Hopefully by bringing together experts with diverse backgrounds, this workshop can foster collaborations that will start to examine these issues more fully. Dualities (relating different mathematical descriptions of the same physics) underly many of the most beautiful stories that can be told about he interface between the physics and mathematics of string theory, and it is almost certain that there are still more stories to be told, especially now as more and more classes of solutions are being considered.

The objectives of the workshop will relate to two somewhat broad directions.

I) Relating the effective physical description of these string theory solutions to the mathematical structures of the corresponding spaces.

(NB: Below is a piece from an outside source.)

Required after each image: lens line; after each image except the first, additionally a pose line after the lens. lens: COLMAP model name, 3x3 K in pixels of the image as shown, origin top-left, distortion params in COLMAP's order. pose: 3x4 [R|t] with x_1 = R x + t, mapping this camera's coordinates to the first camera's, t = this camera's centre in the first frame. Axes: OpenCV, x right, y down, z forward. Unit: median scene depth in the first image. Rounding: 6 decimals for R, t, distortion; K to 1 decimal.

In the case of Calabi-Yau manifolds, there are very beautiful relations between certain topological invariants of the manifold and the massless field content of the effective theory. For example, massless scalar fields typically correspond to unobstructed deformations of some of the mathematical structures (e.g. complex, symplectic, generalizations) on the space. In the case of heterotic flux compactifications, there has been progress made by studying the deformations of a broad class of examples, but there is still much work to be done. In the case of type II string theory with fluxes, similar considerations lead to connections with generalized complex geometry and Hitchin functionals. In both heterotic and type II, our understanding seems to be just in its initial stages. Similarly, the geometry usually dictates what sort of gauge groups appear in the effective theory, and how those gauge symmetries are allowed to break. Very little is known about this issue for generalized geometric spaces.

Obviously, to attack problems like this requires combining a very good grasp of the mathematical structures of the relevant spaces with an understanding of the physical consequences that result. That is why a workshop such as the one being proposed, which brings together mathematicians and physicists who have studied different aspects of the problem, has the potential to make such a large impact. The timing is also very auspicious, since much of the relevant work has started only in the past few years; we are far enough along to know some good questions, but have not yet made much progress on the answers.

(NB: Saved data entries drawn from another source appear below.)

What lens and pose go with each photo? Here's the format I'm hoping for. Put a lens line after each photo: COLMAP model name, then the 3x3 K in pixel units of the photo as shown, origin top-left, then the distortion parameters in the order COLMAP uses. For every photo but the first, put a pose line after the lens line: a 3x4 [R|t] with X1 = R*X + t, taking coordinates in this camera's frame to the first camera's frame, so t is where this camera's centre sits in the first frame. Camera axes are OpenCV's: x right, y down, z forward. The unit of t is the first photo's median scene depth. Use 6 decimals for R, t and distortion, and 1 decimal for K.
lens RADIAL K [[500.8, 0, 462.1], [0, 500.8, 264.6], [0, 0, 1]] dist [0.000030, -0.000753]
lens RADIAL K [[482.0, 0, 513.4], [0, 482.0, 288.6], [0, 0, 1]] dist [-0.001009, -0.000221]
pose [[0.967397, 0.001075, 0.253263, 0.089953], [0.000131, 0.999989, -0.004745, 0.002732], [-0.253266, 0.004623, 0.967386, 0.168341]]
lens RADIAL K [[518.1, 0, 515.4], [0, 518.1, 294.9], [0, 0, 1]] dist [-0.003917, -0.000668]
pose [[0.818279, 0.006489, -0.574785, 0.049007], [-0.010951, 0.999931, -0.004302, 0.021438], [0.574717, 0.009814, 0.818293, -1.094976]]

II) Identifying the web of physical equivalences between different classes of examples and understanding how those equivalences are realized on the mathematical structures involved.

Mirror symmetry was first noticed as a physical equivalence between string theory on two distinct Calabi-Yau spaces. Working out the consequences of this statement led to a vast amount of compelling mathematics that is still being explored. There seems to be very strong potential for similar stories to come out of the broader classes of examples which would be discussed at the workshop. Indeed, much of the physical intuition for finding examples comes from exploiting these sorts of equivalences, or dualities, in order to generalize known constructions. However, most of the detailed understanding comes merely from equivalence at the local level - for example applying a local version of mirror symmetry to a space that can be described as a Calabi-Yau with added flux (so that it's no longer a Calabi-Yau, but this can be accounted for), one is forced into the world of generalized geometry. Globally, however, the situation is much murkier. There are particualr specific examples in which some more concrete statements can be made, but the general story remains largely unexplored.

Hopefully by bringing together experts with diverse backgrounds, this workshop can foster collaborations that will start to examine these issues more fully. Dualities (relating different mathematical descriptions of the same physics) underly many of the most beautiful stories that can be told about he interface between the physics and mathematics of string theory, and it is almost certain that there are still more stories to be told, especially now as more and more classes of solutions are being considered.